Should we be sharing children's images online?
Recently, the French government announced its intention to protect children, in relation to the "over-sharing" of images online.
This got me thinking about the way in which we, in the education and care sector, use children's images online. This is something I have thought about often. I've wondered about the way in which we gather consent for photo sharing. I've questioned the "smiley-faces" over children's faces. I've reflected on my own use of images when producing these blog posts, or sharing on our social media accounts, and even when writing books or developing resources.
Why are we sharing?
There are a multitude of reasons that educators and services share images of children. Typically, they are joyful, heartfelt and genuine reasons. We want to show off the skills that the children are learning. We want to share the delight and wonder on their faces when they discover something new. We want to capture the moment. But let's be honest - a lot of the sharing we do, is about marketing our services. It's about appealing to new families and growing our community. It's about making our services financially viable (pretty important!). But, is at the expense of children's privacy?
What are we sharing?
A quick scroll through Instagram will reveal a lot of content and images of children.

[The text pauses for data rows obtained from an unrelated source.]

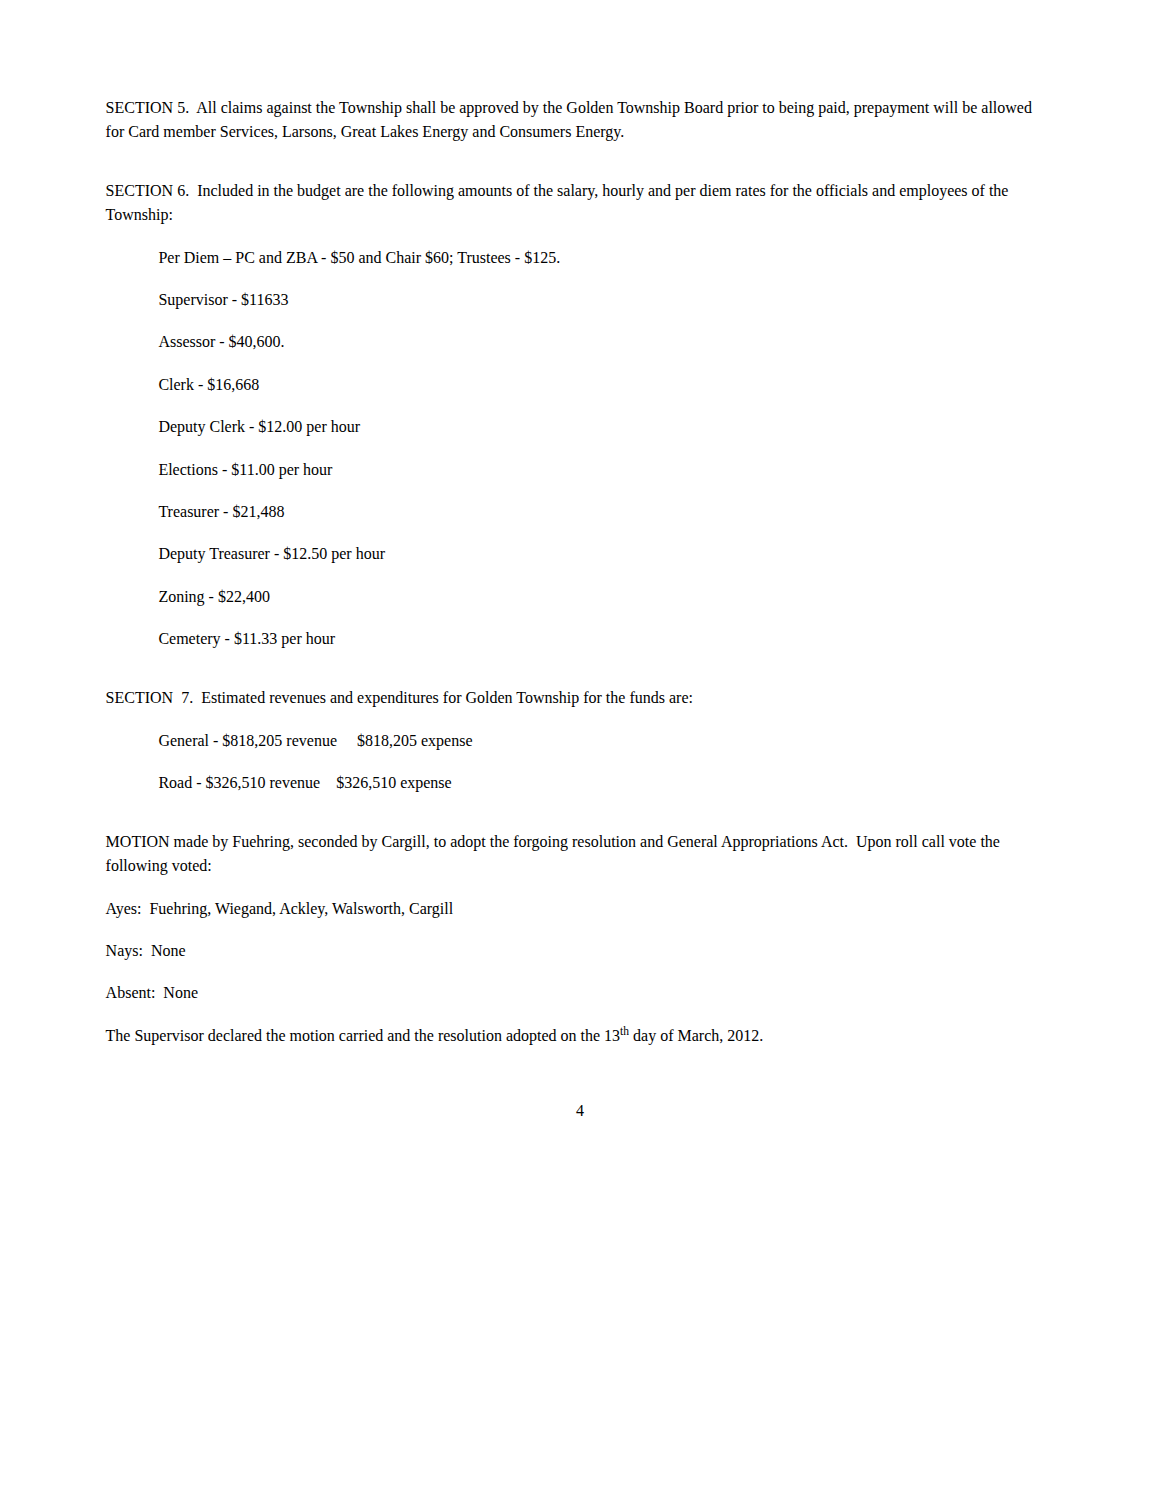SECTION 5. All claims against the Township shall be approved by the Golden Township Board prior to being paid, prepayment will be allowed for Card member Services, Larsons, Great Lakes Energy and Consumers Energy.
SECTION 6. Included in the budget are the following amounts of the salary, hourly and per diem rates for the officials and employees of the Township:
Per Diem – PC and ZBA - $50 and Chair $60; Trustees - $125.
Supervisor - $11633
Assessor - $40,600.
Clerk - $16,668
Deputy Clerk - $12.00 per hour
Elections - $11.00 per hour
Treasurer - $21,488
Deputy Treasurer - $12.50 per hour
Zoning - $22,400
Cemetery - $11.33 per hour
SECTION 7. Estimated revenues and expenditures for Golden Township for the funds are:
General - $818,205 revenue $818,205 expense
Road - $326,510 revenue $326,510 expense
MOTION made by Fuehring, seconded by Cargill, to adopt the forgoing resolution and General Appropriations Act. Upon roll call vote the following voted:
Ayes: Fuehring, Wiegand, Ackley, Walsworth, Cargill
Nays: None
Absent: None
The Supervisor declared the motion carried and the resolution adopted on the 13th day of March, 2012.
4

There will be videos of children playing, photographs of them engaged in creativity. Then there are the photos of children with smiley faces or stars across their faces - an attempt to conceal their identity, which although well intentioned, makes me feel oddly uncomfortable, almost like we have erased the child.
What impact does it have?
While we might be well-intentioned in our sharing of children's images, unfortunately the world has dark places and dark beings, and images of children are at risk of being misused once they are on the internet. The e-safety commissioner website has some useful information about the risks of this, and how we can protect children. We may think "I'm not posting their name, so they won't be identified" or "but I got parent permission" or "but their parents share heaps of photos online", but we need to think about our role in protecting children.
What can we do instead?
In the last few years, I have been trying to take more images where children's faces are not visible - images of hands busy manipulating clay, or feet climbing in the trees. But we don't always get it right. We've been sharing images from our OSHC services and TimberNook program in recent months, and there are some with faces visible. Yes, we have parental consent. Often, there have been conversations with children "can I take a photo?" but I still think there is room for change here. I'm opening this conversation up to some reflection with our team in the coming weeks, and I encourage you to do the same.
This about your social media policy - take time to consider how it ensures the safety and privacy of children through the use of their images, how it outlines clear parameters or guidelines for the taking and sharing of images.
Let me know your thoughts about this - I understand it's a confronting topic and there might be strong feelings either way, but starting a reflective dialogue is important. Children deserve it.